What will happen to the small mom and pop shops? They can’t compete with that the condominiums will bring. The developers building these condos have a set price in mind, so they are bringing in people with salaries that we don’t have in our community. Places like grocery stores will raise prices. Certain businesses will raise prices to capitalize on the bigger income that will come into the community because of who will live in the condos. There’s a store that has been in my neighborhood for years and I never saw them remodel a thing. All of a sudden white people moved into the neighborhood and the store started to make all these repairs. What would benefit the community is a developer who is working with the community and not against it. If you don’t know what affordable housing is, then go to the existing community and find out what the average income is for that community. That would benefit us.

 

I already explained how mom and pop shops would be displaced by this development in Albee Square. What does this mean to the community? By displacing mom and pop shops we are talking away part time jobs from students like me who live and work here. By taking away part time jobs we are encouraging criminal activity.

 

There’s a healthfood store I go to in Downtown Brooklyn. All these new stores that would come in. How can smaller stores compete with that? These new stores would disrupt our routine, our way of life. There’s a karate school in Albee Square and a doctor’s office. Our people use those services. It’s true, Albee Square isn’t what it used to be. Everyday another business is being closed, so I can’t honestly tell you what’s in there. This is because developers are pressuring people to sell and leave so they can build this condo. That is wrong.
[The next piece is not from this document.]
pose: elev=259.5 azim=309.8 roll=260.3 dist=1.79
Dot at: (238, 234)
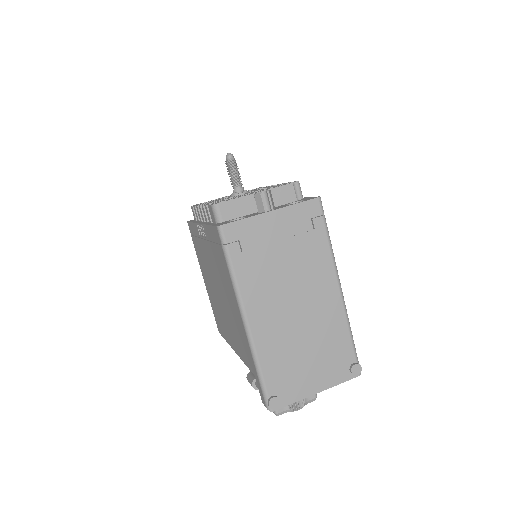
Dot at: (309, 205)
We are tearing apart a community and the different relationships people have with the businesses in the community. You think Target or K-Mart would know the names of the people who buy their hygiene products or any other product? No. But the mom and pop shops know their customers.

 

Tearing Albee down and putting up condos would destroy the culture of the community. Albee Square is a successful source of annual income. Straight up and down, if you build this condo I won’t see many Black people in the area. My music, my arts would be gone. There wouldn’t be any stores that sell conscious books about Africa anymore. I wouldn’t see posters of Bob Marley or videos of Richard Pryor. I’d see posters of Tom Jones and Levi’s jeans. This community will be Europeanized. I won’t see Black businesses that inspire young Black entrepreneurs. These things will be extinct because of gentrification, displacement, and because people are money hungry. It’s like Columbus and the Native Americans. We are taught that Columbus came here with an open mind but we know that’s not how things worked out. His entire relationship with the Native Americans and the decisions he made were all based on the idea that he was better. It was like “Your religion is different from mine so you are demonic and barbaric. I’m gonna show you how to live right.” That’s what we have now in Brooklyn with the developers. We have people coming in from the outside telling us how to live and what we want to live. But they don’t actually care about us. This condominium at Albee Square is not for us. It’s for them. It’s for them but it’s where we live so it should be for us.